Current rate limits for chat completions:
You can view the current rate limits for chat completions in your organization settings
The team is working on introducing paid tiers with stable and increased rate limits in the near future.
Status code & rate limit headers
We set the following x-ratelimit
headers to inform you on current rate limits applicable to the API key and associated organization.

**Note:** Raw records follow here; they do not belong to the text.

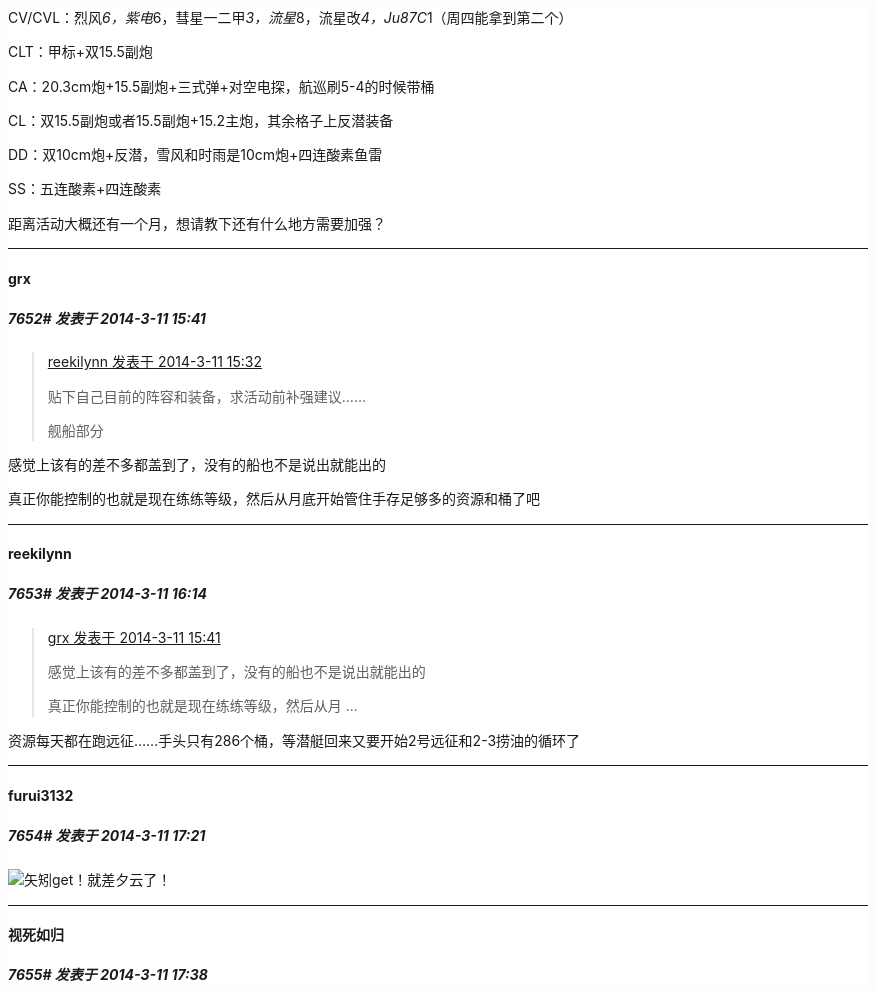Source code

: CV/CVL：烈风*6，紫电*6，彗星一二甲*3，流星*8，流星改*4，Ju87C*1（周四能拿到第二个）

CLT：甲标+双15.5副炮

CA：20.3cm炮+15.5副炮+三式弹+对空电探，航巡刷5-4的时候带桶

CL：双15.5副炮或者15.5副炮+15.2主炮，其余格子上反潜装备

DD：双10cm炮+反潜，雪风和时雨是10cm炮+四连酸素鱼雷

SS：五连酸素+四连酸素


距离活动大概还有一个月，想请教下还有什么地方需要加强？


*****

####  grx  
##### 7652#       发表于 2014-3-11 15:41


<blockquote><a href="httphttps://bbs.saraba1st.com/2b/forum.php?mod=redirect&amp;goto=findpost&amp;pid=24746454&amp;ptid=930880" target="_blank">reekilynn 发表于 2014-3-11 15:32</a>

贴下自己目前的阵容和装备，求活动前补强建议……


舰船部分</blockquote>
感觉上该有的差不多都盖到了，没有的船也不是说出就能出的

真正你能控制的也就是现在练练等级，然后从月底开始管住手存足够多的资源和桶了吧


*****

####  reekilynn  
##### 7653#       发表于 2014-3-11 16:14


<blockquote><a href="httphttps://bbs.saraba1st.com/2b/forum.php?mod=redirect&amp;goto=findpost&amp;pid=24746521&amp;ptid=930880" target="_blank">grx 发表于 2014-3-11 15:41</a>

感觉上该有的差不多都盖到了，没有的船也不是说出就能出的

真正你能控制的也就是现在练练等级，然后从月 ...</blockquote>
资源每天都在跑远征……手头只有286个桶，等潜艇回来又要开始2号远征和2-3捞油的循环了


*****

####  furui3132  
##### 7654#       发表于 2014-3-11 17:21


<img src="https://static.saraba1st.com/image/smiley/face/26.gif" referrerpolicy="no-referrer">矢矧get！就差夕云了！


*****

####  视死如归  
##### 7655#       发表于 2014-3-11 17:38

The following headers are set (values are illustrative):
Header | Value | Notes |
---|---|---|
retry-after | 2 | In seconds |
x-ratelimit-limit-requests | 14400 | Always refers to Requests Per Day (RPD) |
x-ratelimit-limit-tokens | 18000 | Always refers to Tokens Per Minute (TPM) |
x-ratelimit-remaining-requests | 14370 | Always refers to Requests Per Day (RPD) |
x-ratelimit-remaining-tokens | 17997 | Always refers to Tokens Per Minute (TPM) |
x-ratelimit-reset-requests | 2m59.56s | Always refers to Requests Per Day (RPD) |
x-ratelimit-reset-tokens | 7.66s | Always refers to Tokens Per Minute (TPM) |
When the rate limit is reached we return a 429
Too Many Requests HTTP status code.
Note, retry-after
is only set if you hit the rate limit and status code 429 is returned. The other headers are always included.